How can I go from happy new mum to two toddlers to woman with 3 miscarriages in 18 months? How did I go from mad mum with two glorious girls to devastated woman with three terrible tragedies? I’ve now had more miscarriages than children and I have no idea how that happened. How did this happen? Why did this happen? How have I become this person? Why oh why oh why oh why oh why oh why oh why? I am writing this because my anger has consumed my grief. I have cried so much for my last two losses (cruelly, my last baby was due this week) and now, to be devastated and disappointed again is too much. How can I turn back the page to the woman who had it all and no fear about having another baby? I don’t want to be this woman who is scared, and unsure, and lost, and bereft, and desperate, and disappointed, and shocked. For someone who never wanted the traditional life, I now need it more than anything in the world – I desperately need a happy ending.
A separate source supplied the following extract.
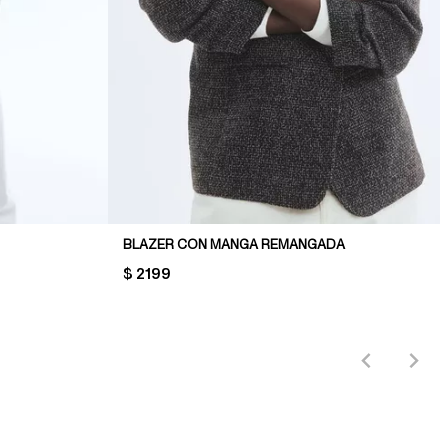
BLAZER CON MANGA REMANGADA
PRICE:
$ 2199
Thursday, November 5, 2009

broken bones and unbroken habits

Poor Poppy. After all that wrenching and wailing, it now seems her elbow was broken after all (well, it certainly was after all that wrenching and wailing). When the pain persisted, we took her back to A&E where a tiny fracture was diagnosed. Everything about Poppy is tiny, so why should her injuries be any different? So now she’s sporting a rather fetching (tiny) red cast – she chose red to match her shiny (tiny) red shoes. And so proud is she of her colour co-ordination, she only wants to wear the cast and the shoes. Which is a tad impractical in November.

And as Daisy then went through Poppy’s drawers pointing out all the red clothes that she has to wear for the next three weeks, I realised that they have come down with a severe case of Fashion Faux-pas Fever. You see, I’m a matchmaker of Monica-esque proportions. I match my socks with my bra. I match my bra with my pants. I match my scarf with my gloves. It would be inconceivable for me to wear a blue bra under a red top. I actually wouldn’t be able to leave the bedroom. I’m no clothes champion I hasten to add. The words Alana, trendy and is have probably never been said together in a sentence. I’m more grounded than heeled. But, I can only wear brown boots with a brown coat, or black boots with black jeans. Black and brown shall never meet on me. I know it’s an illness. In the midst of a medley of things that matter, what they eat, how we’ll school them, recession cut-backs, and the multitude of decisions I make every day to keep us all alive and thriving, I allow myself this frivolous fashion foible, this trivial tasking of colour coding clothes, this – lets face it – shallow luxury. I may look 108, haven’t slept properly in years, have 2 inch roots, but damn it, my bra matches my socks.

It’s genetic of course. Just like her arthritis and bad eyesight, I’ve inherited my mother’s “don’t miss-match” mania. And so it seems I’ve passed it on to my girls. Even a broken arm can’t break the colour code. Bless them. Secretly though I was delighted Poppy chose the red cast. It goes with her red shoes, and red coat. How on earth could we have left the house with a colour-clashing cast??

I know, I know, I need to get out more. …. But only if my shoes and coat match.